Was kostet der Eintritt zum Weihnachtsmarkt Celle?

Der Eintritt ist frei. Bezahlt wird nur an den Ständen, und für den Glühweinbecher wird wie üblich Pfand fällig, das du bei Rückgabe zurückbekommst.

Wo parkt man am besten beim Weihnachtsmarkt Celle?

Am Schützenplatz. Dort stehst du mit Parkscheibe bis zu 11,5 Stunden kostenlos, bis zur Stechbahn sind es rund 7 Minuten zu Fuß. Achtung: Parkscheibe auslegen, sonst werden 20 Euro fällig, und aus Richtung Stadt kommend ist nur der hintere Teil kostenlos. Als Alternativen gibt es die Parkhäuser am Nordwall und Südwall sowie den P+R-Parkplatz am Bahnhof.

Wie lange dauert ein Besuch auf dem Weihnachtsmarkt Celle?

Für den Markt selbst reichen zwei bis drei Stunden, inklusive einmal komplett durchlaufen, essen und einem Glühwein. Wenn du die Altstadt, das Celler Schloss oder das Bomann-Museum mitnehmen willst, plane einen ganzen Tag ein.

Wann ist der Weihnachtsmarkt in Celle am wenigsten voll?

Unter der Woche tagsüber. Abends wird es voll, und an den Glühweinständen findest du dann kaum noch einen Platz. Am Wochenende ist auch tagsüber viel los. Der beste Kompromiss aus Stimmung und Platz ist ein Wochentag, sobald es richtig dunkel ist, im Dezember also ab etwa 17 Uhr.

Was ist die beste Zeit für den Weihnachtsmarkt in Celle?

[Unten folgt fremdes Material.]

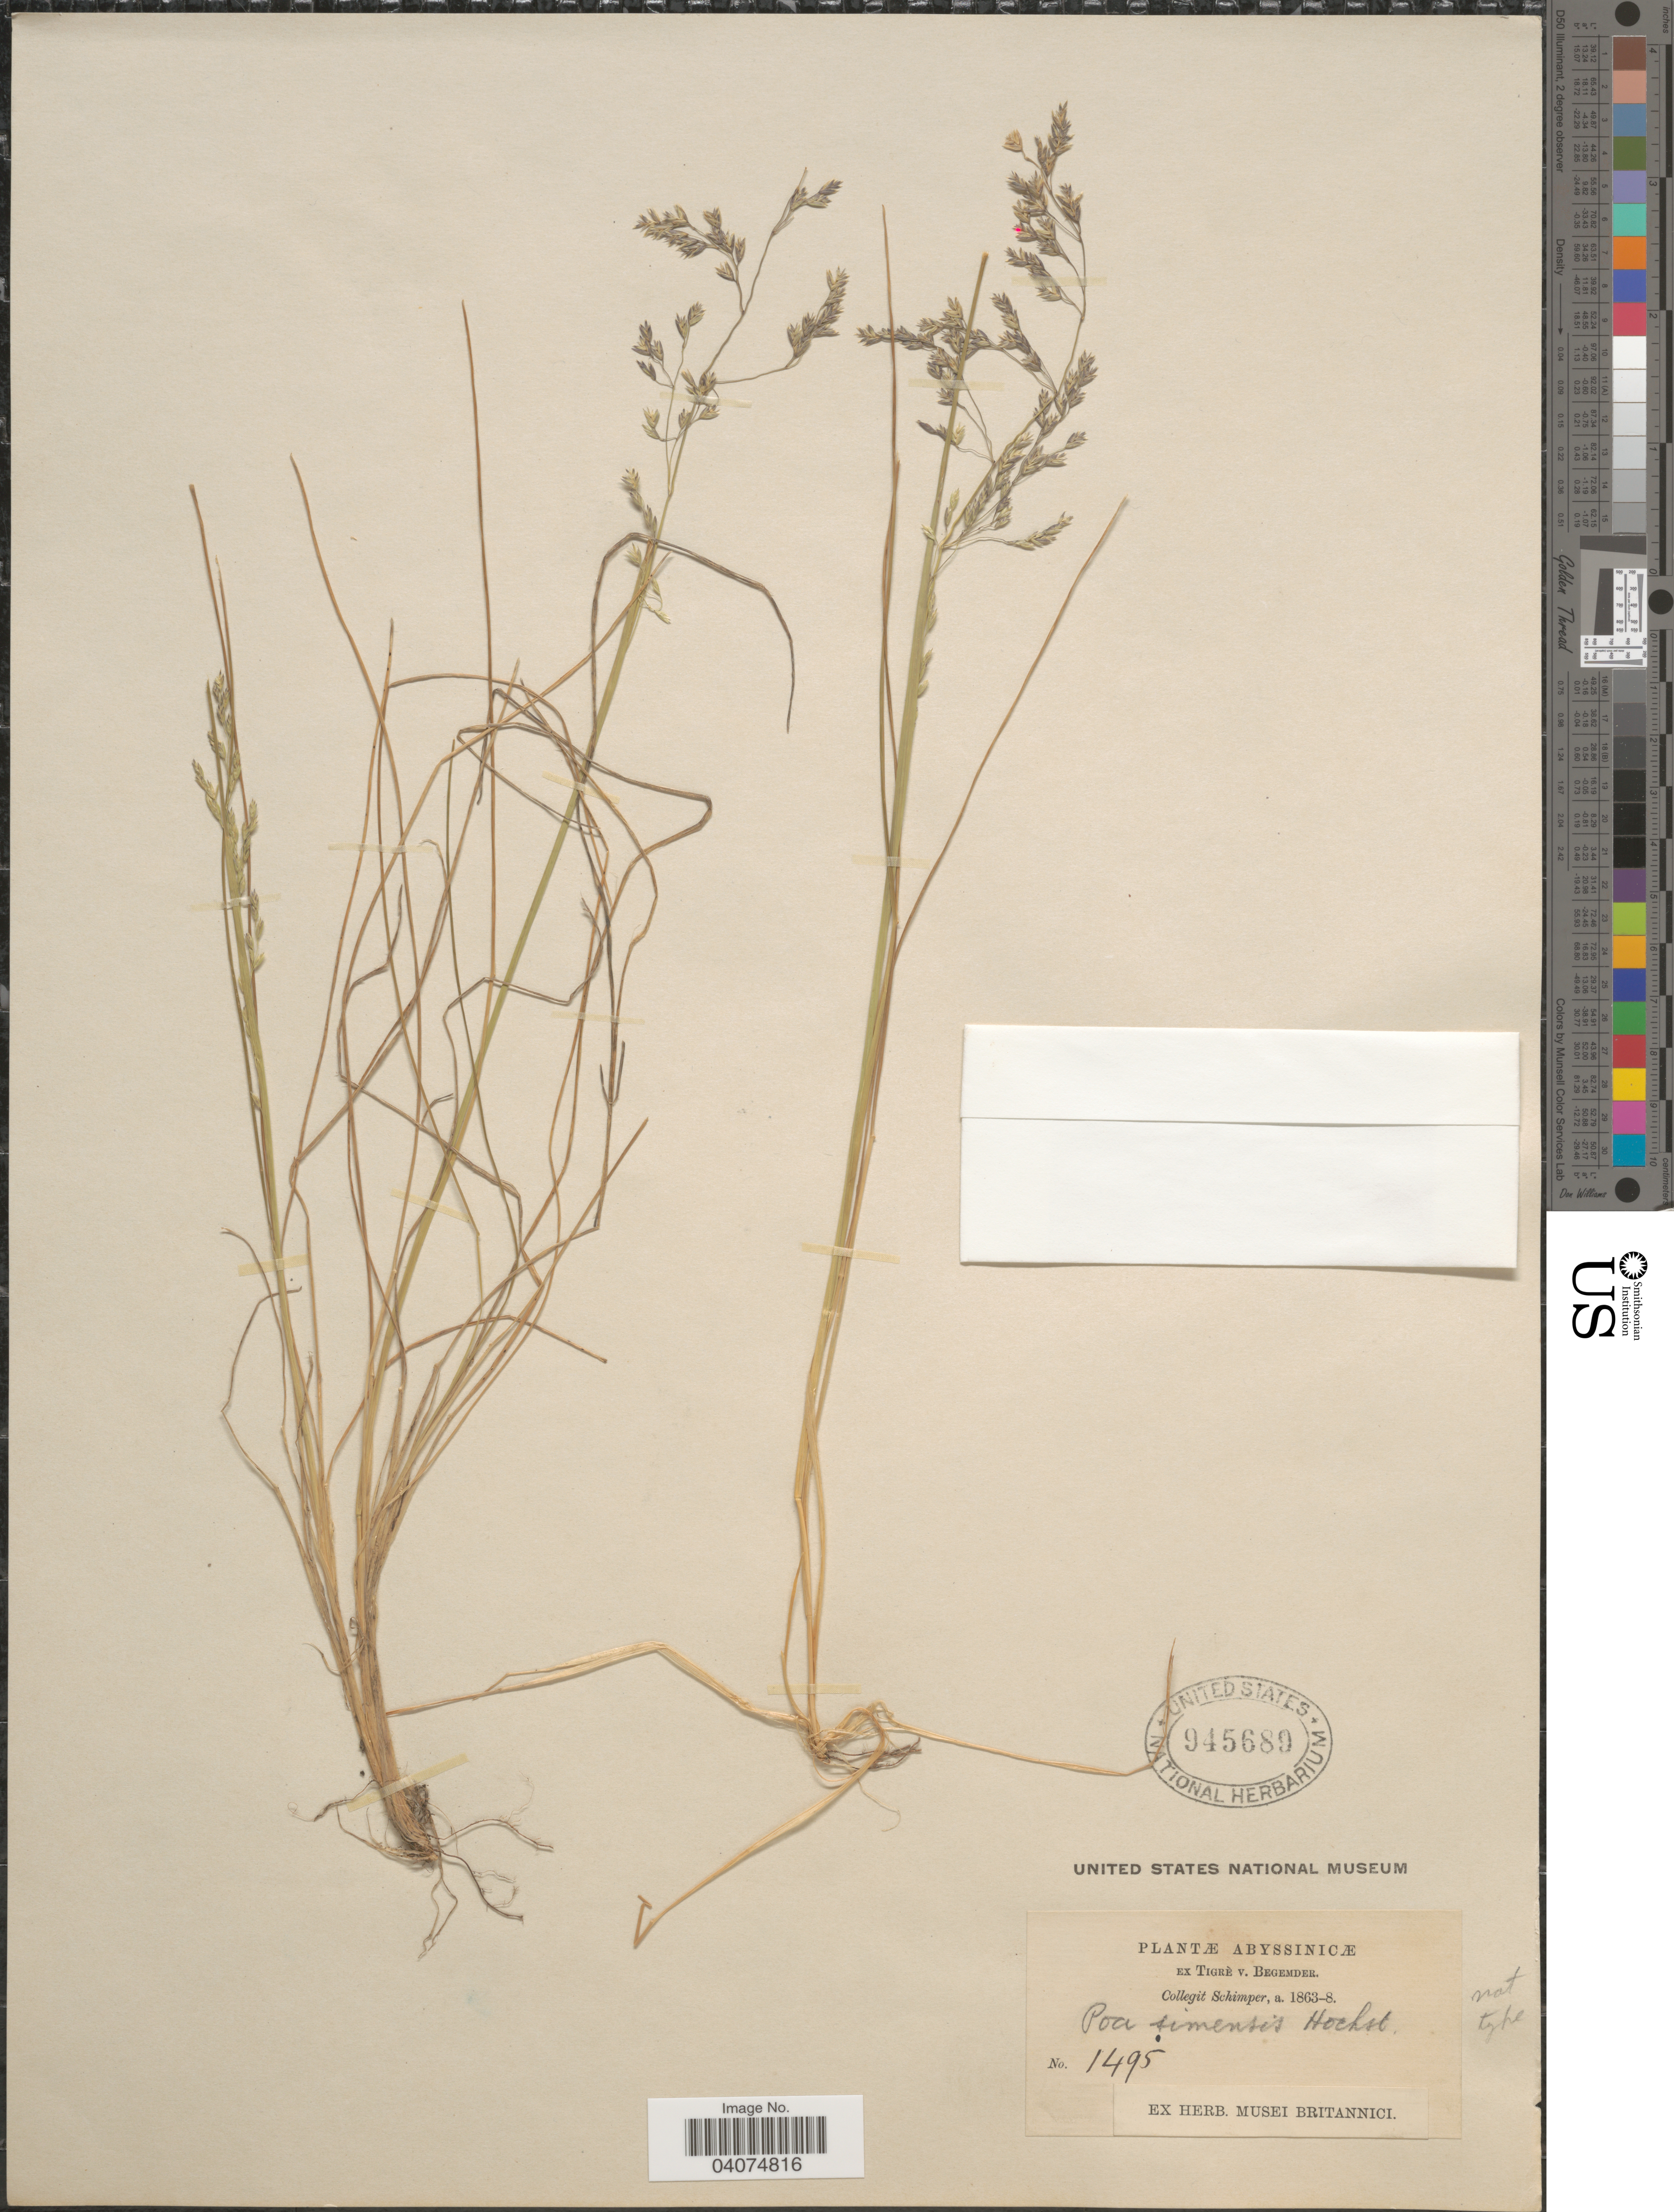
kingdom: Plantae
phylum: Tracheophyta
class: Liliopsida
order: Poales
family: Poaceae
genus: Poa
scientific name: Poa simensis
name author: Hochst. ex A. Rich.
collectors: -. Schimper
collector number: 1495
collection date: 1863/1868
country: Ethiopia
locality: Abyssinicæ.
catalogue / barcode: US 945689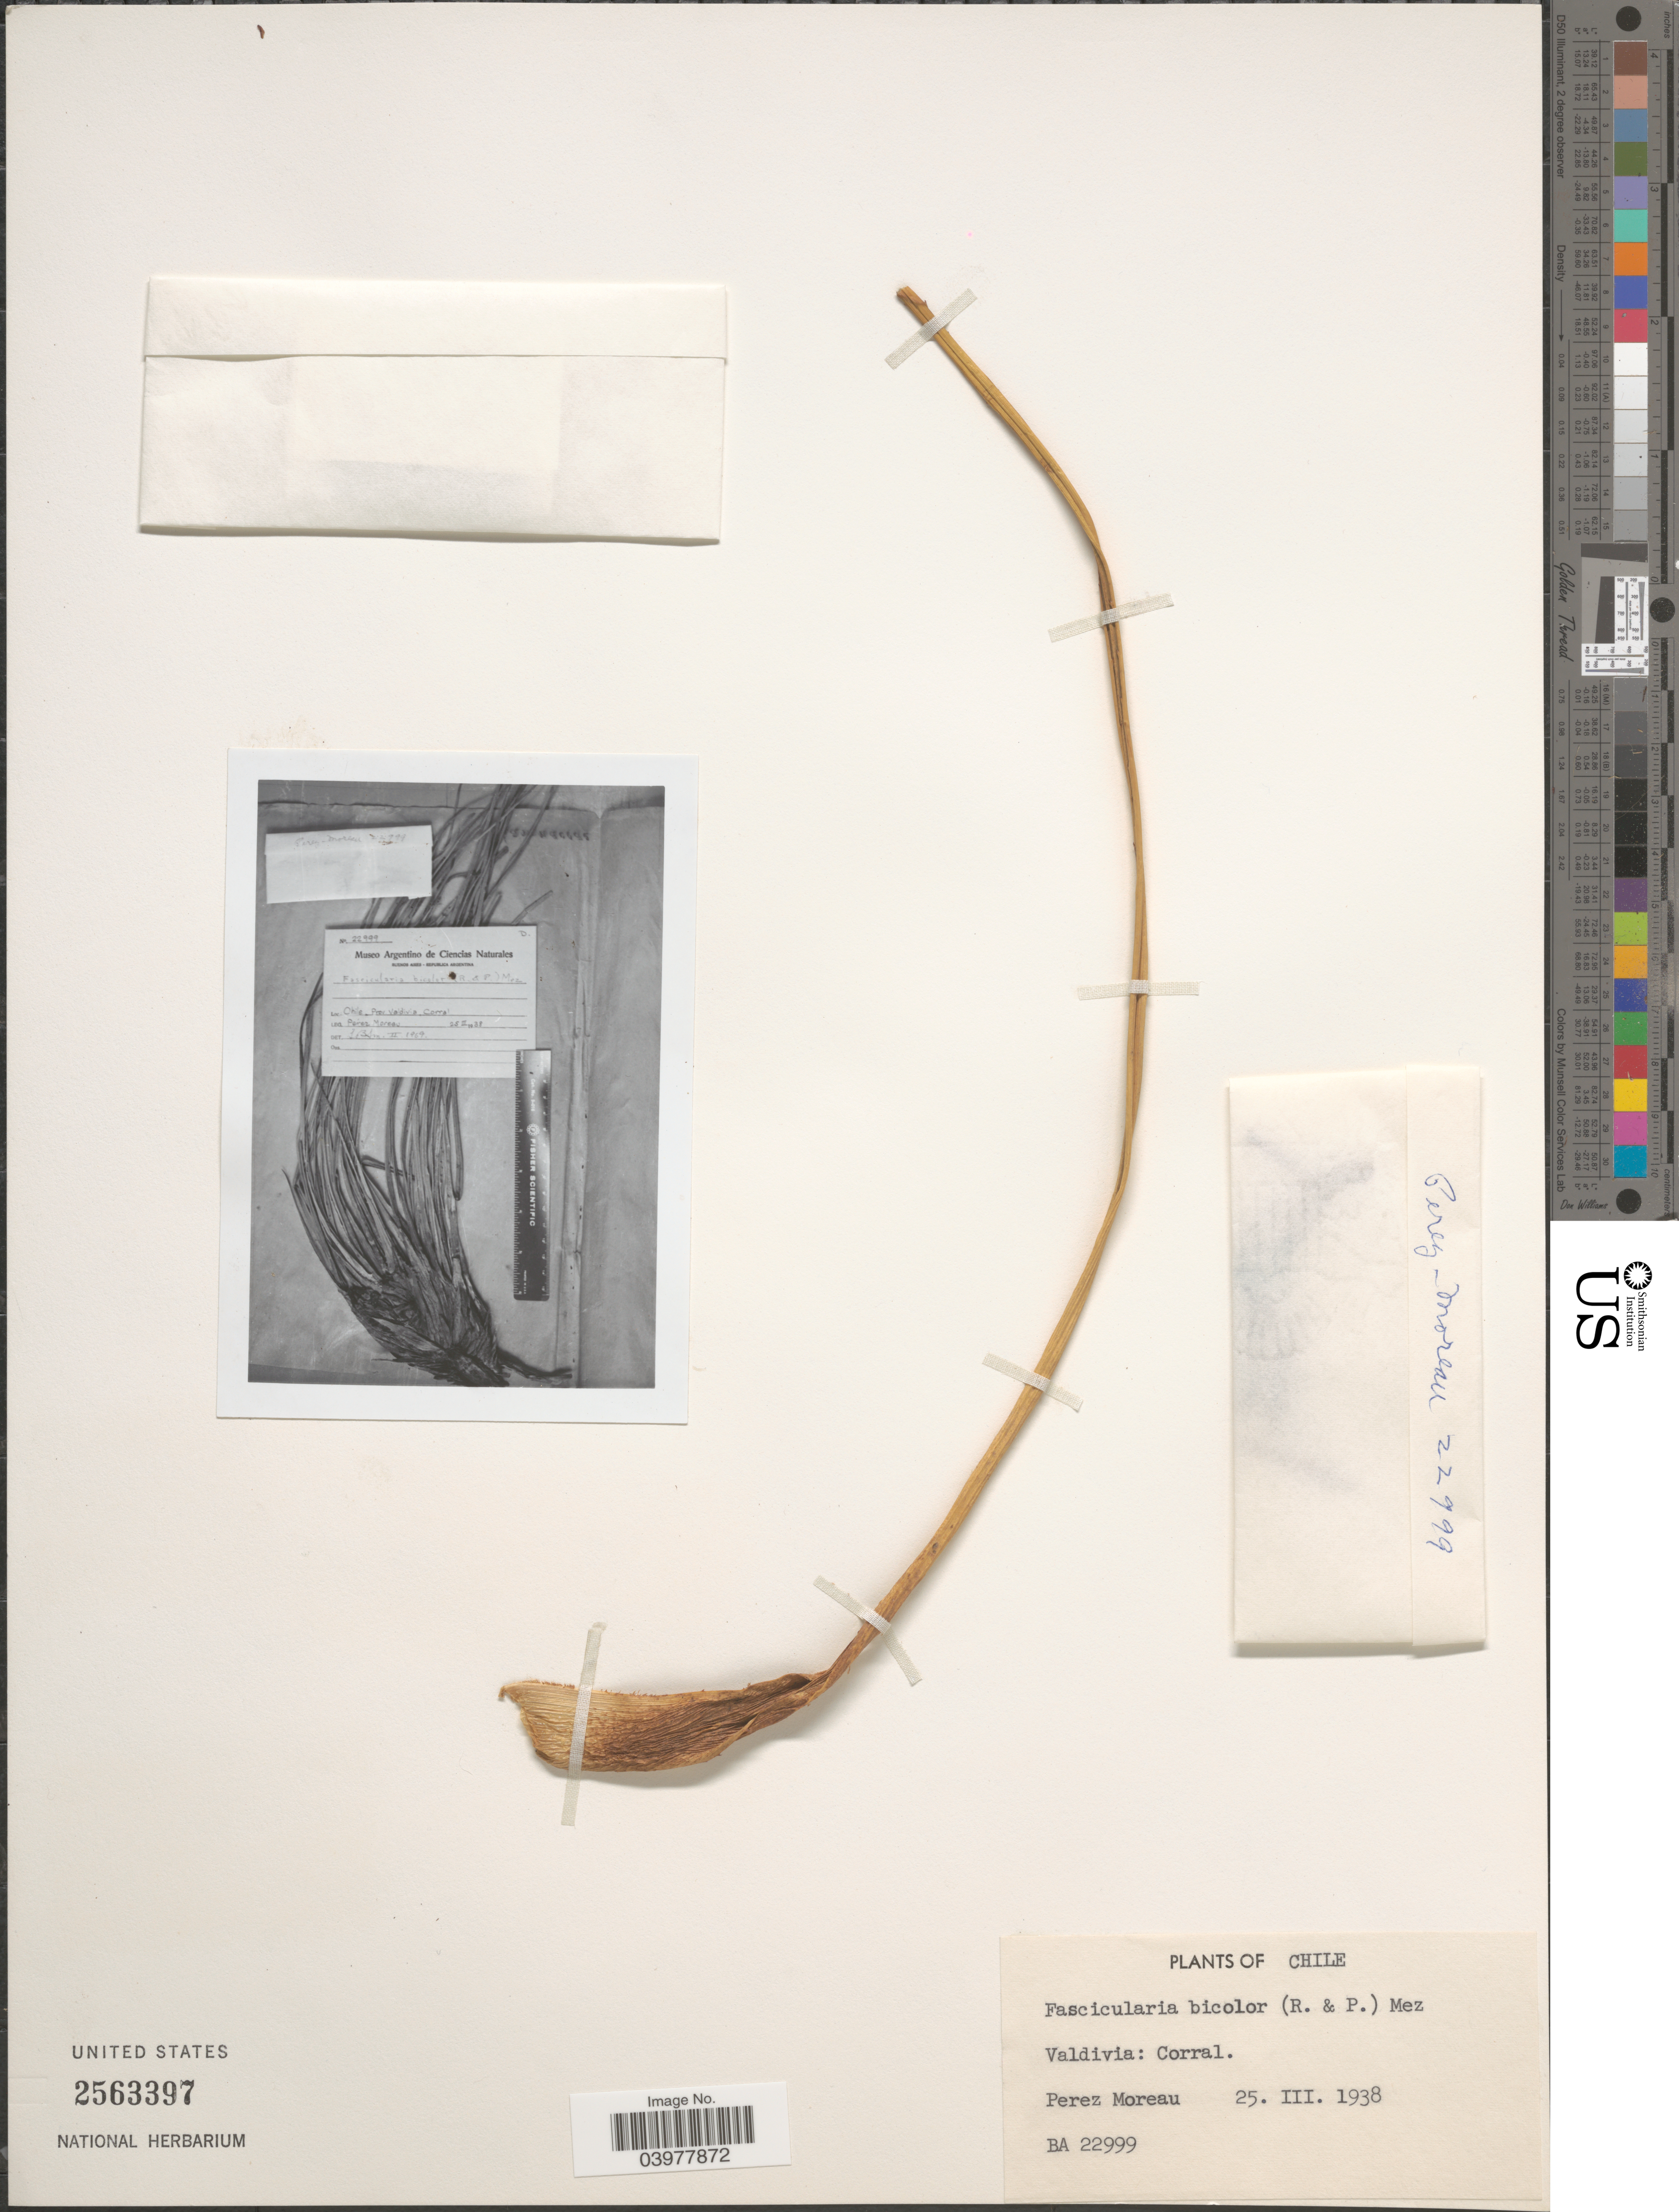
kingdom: Plantae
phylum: Tracheophyta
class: Liliopsida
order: Poales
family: Bromeliaceae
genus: Fascicularia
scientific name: Fascicularia bicolor subsp. bicolor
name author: (Ruiz & Pav.) Mez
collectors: P. Moreau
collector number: BA22999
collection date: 1938-03-25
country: Chile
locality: Valdivia: Corral.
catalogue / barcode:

Abends, wenn es dunkel und kalt ist. Dann wirken die beleuchteten Buden vor den Fachwerkhäusern am stärksten, und der Glühwein schmeckt bei Kälte ohnehin besser. Bei mildem Wetter im Hellen verliert der Markt viel von seinem Reiz.

Ist der Weihnachtsmarkt Celle etwas für Kinder?

Ja. Neben dem Weihnachtsmann und dem Nikolaus auf der Stechbahn gibt es meistens eine kleine Eisenbahn zum Mitfahren und ein paar Karussells, dazu Kinderführungen im Celler Schloss um 11:30 Uhr. Welche Fahrgeschäfte tatsächlich stehen, wechselt allerdings von Jahr zu Jahr.

Gibt es beim Weihnachtsmarkt Celle ein Rahmenprogramm?

Ja. 2026 startet der Markt mit der Lichterparade am 28. November um 18 Uhr am Alten Rathaus. Der Weihnachtsmann kommt am 28. und 29. November sowie am 12. Dezember jeweils um 15 Uhr auf die Stechbahn, der Nikolaus am 6. Dezember. Zum Abschluss findet am 27. Dezember um 14 Uhr der Weihnachtsbaumweitwurf statt.

Lohnt sich eine Übernachtung in Celle für den Weihnachtsmarkt?

Für einen reinen Marktbesuch nicht, gerade aus Hannover ist die Bahnfahrt in gut 20 Minuten erledigt. Wenn du Altstadt, Schloss und Heide mitnehmen willst oder beim Glühwein nicht aufs Autofahren achten möchtest, lohnt sie sich. Die Adventswochenenden sind allerdings früh ausgebucht.

Wie komme ich mit der Bahn zum Weihnachtsmarkt Celle?

Celle liegt an der Bahnstrecke Hannover–Hamburg. Es halten IC- und ICE-Züge sowie Metronom und Regionalbahnen. Vom Bahnhof fährst du in etwa 15 Minuten mit dem Bus in die Altstadt, ab Hannover bist du insgesamt in gut 20 Minuten da.